2. The modified high-molecular polymer intelligent early-warning flame-retardant material as claimed in claim 1, wherein the process of modification by diisocyanate is as follows: adding high molecular polymer into diisocyanate solution, and adding catalyst for reaction.

3. The modified high-molecular polymer intelligent early warning flame retardant material as claimed in claim 1, wherein the high-molecular polymer reacted with graphene oxide and N, N' -dicyclohexylcarbodiimide are dispersed in a solution of aminopropyltriethoxysilane, and heated to 60-80 ℃ for reaction.
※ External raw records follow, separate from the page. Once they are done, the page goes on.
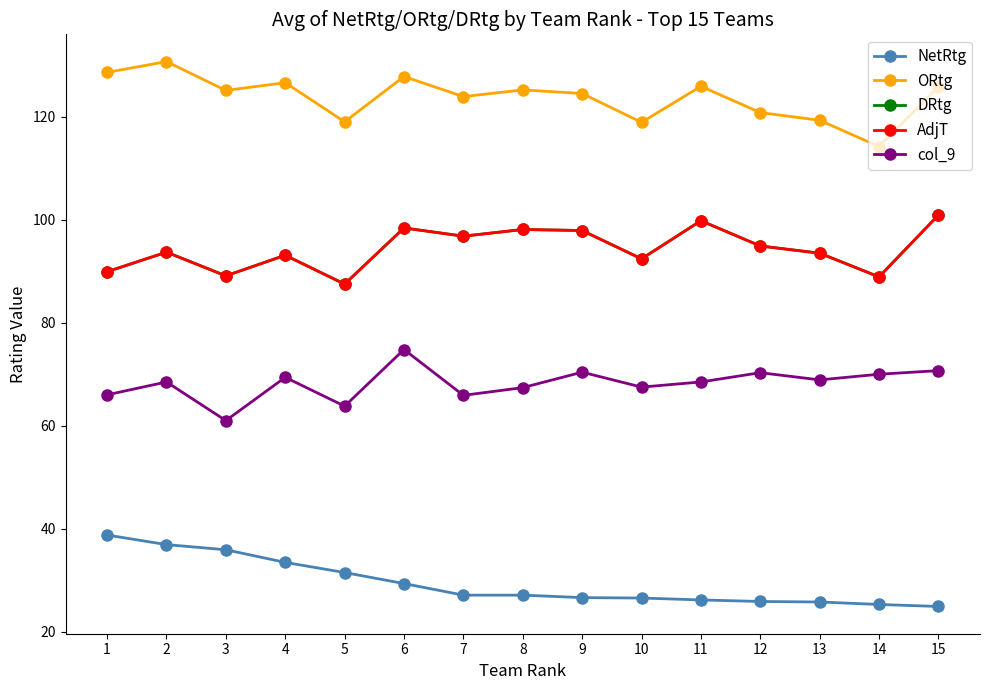

True or false: DRtg and ORtg cross at least once.

False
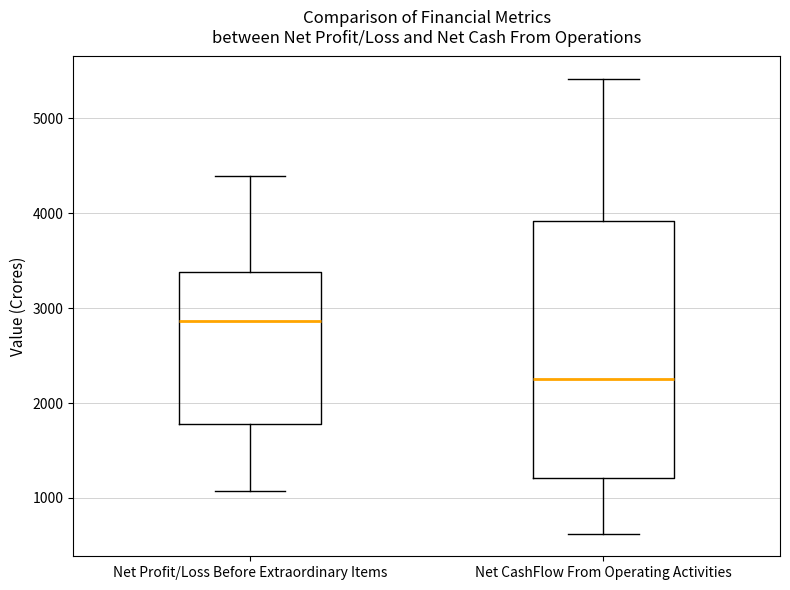

Reading left to right, read every box against the y-axis: the position of its median line, the range the box covers, and the ends of its whiskers. The values are not printed on the chart, so give them approximately, as read against the axis.

Net Profit/Loss Before Extraordinary Items: median 2900, box 1800 to 3400, whiskers 1100 to 4400
Net CashFlow From Operating Activities: median 2300, box 1200 to 3900, whiskers 600 to 5400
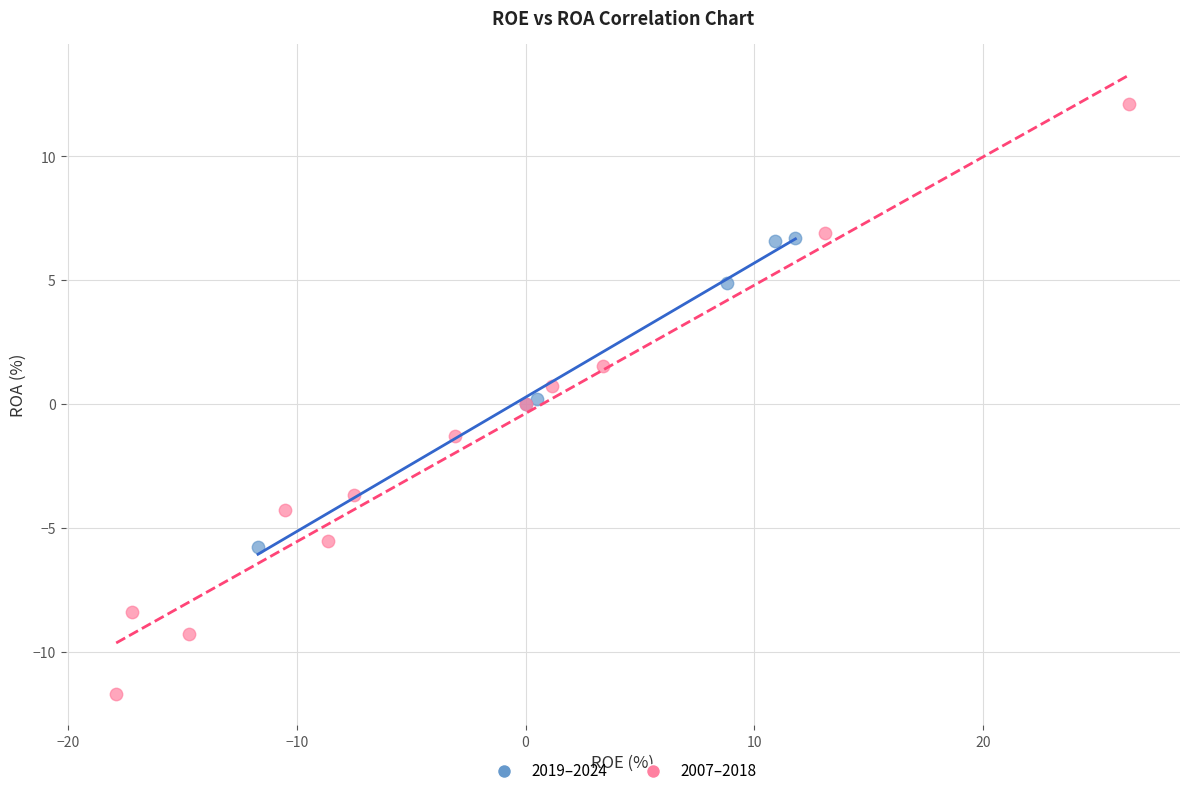

Which series has the widest spread of Y values?

2007–2018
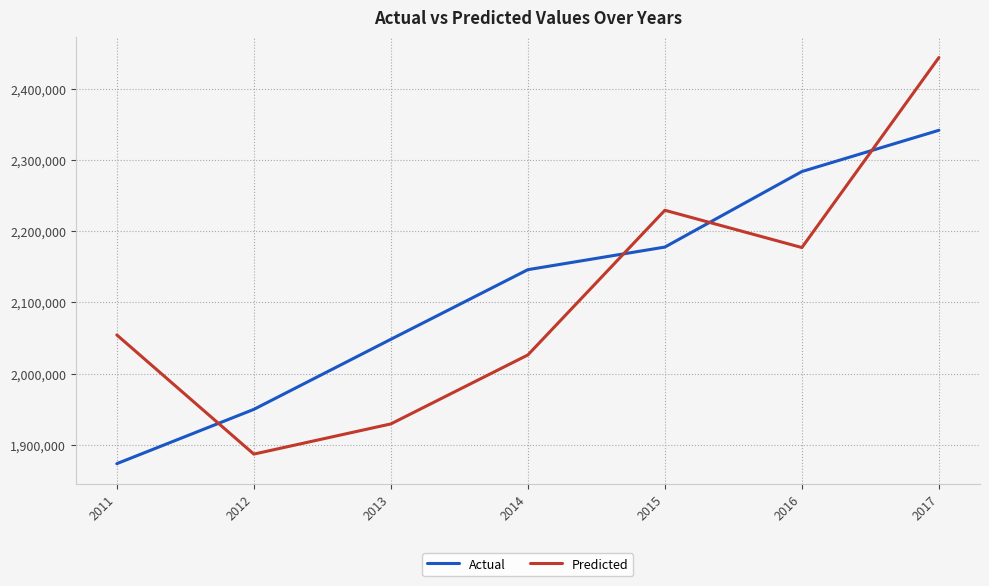

Rank the series by their maximum value, from lowest to highest.

Actual, Predicted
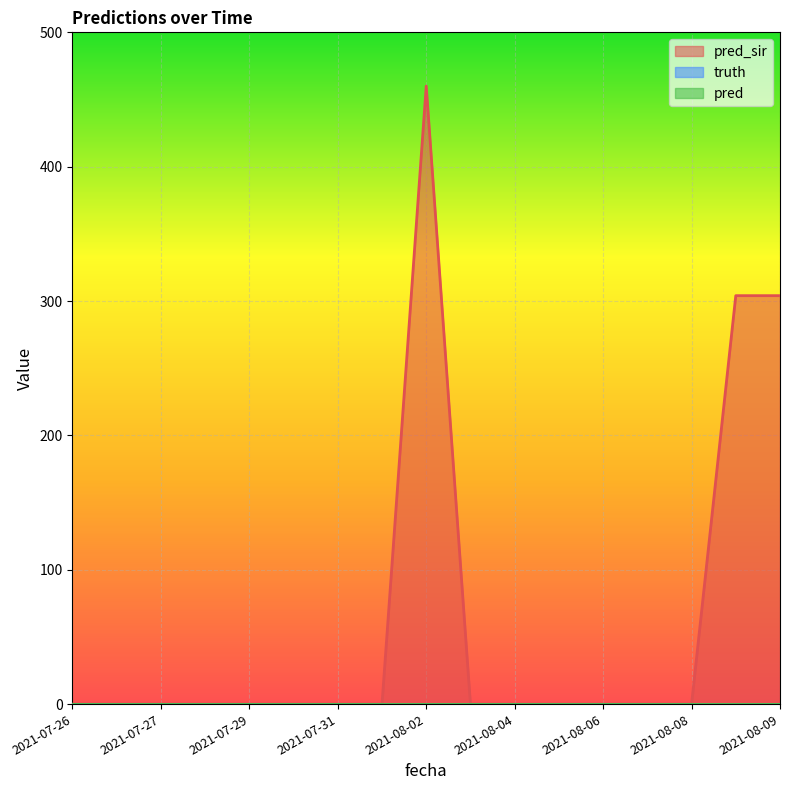

Does the chart display data point markers on the line(s)?

No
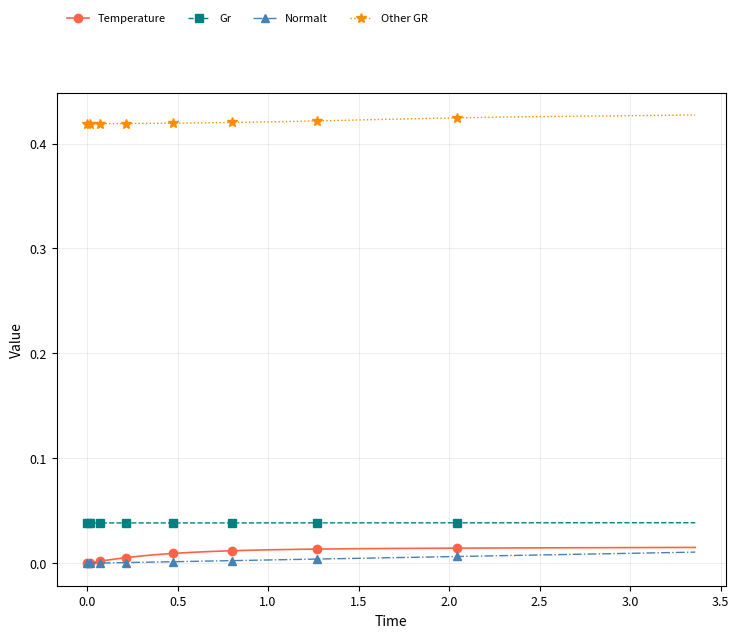

Which series has the largest total across all categories?

Other GR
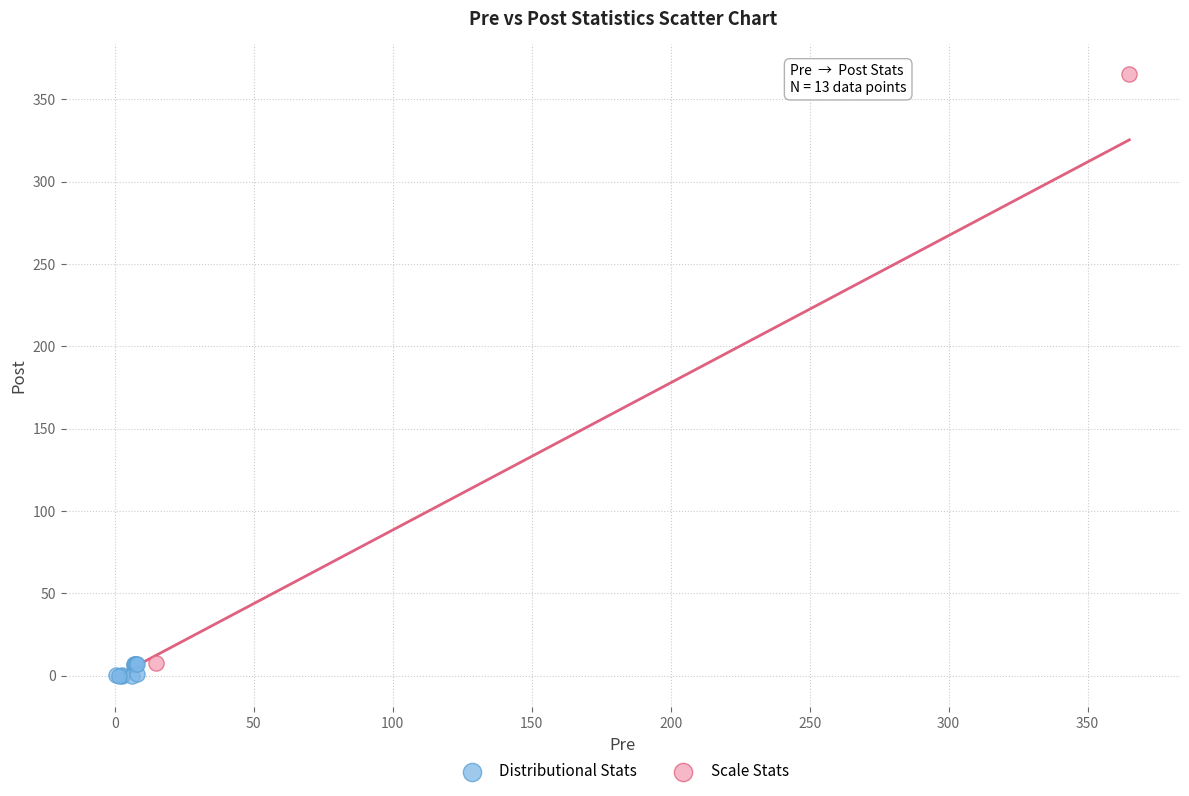

Which series reaches the minimum Y coordinate?

Distributional Stats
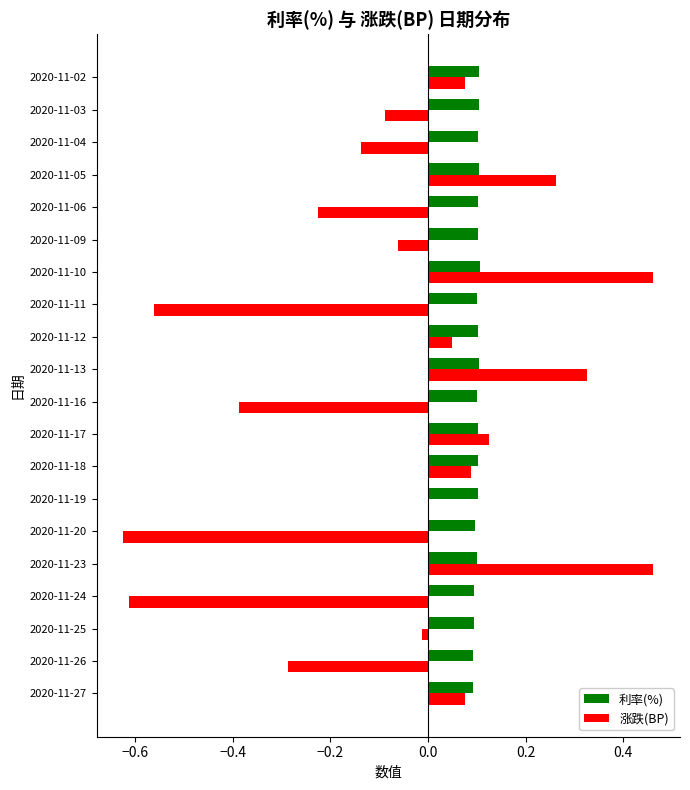

What is the sum of all 涨跌(BP) values?

-1.1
4. The intelligent early warning flame retardant material of modified high molecular polymer as claimed in claim 1, wherein the concentration of hydrochloric acid is 40 ± 5wt%.

5. The modified high-molecular polymer intelligent early-warning flame-retardant material as claimed in claim 1, wherein the reaction time is 6-10 h and the reaction temperature is 50-70 ℃ after hydrochloric acid is added dropwise.

6. An application of the modified high molecular polymer intelligent early warning flame retardant material of any one of claims 1 to 5 in the fields of fire-fighting equipment, chemical building materials, automobile industry, ship industry, aerospace or electronic devices.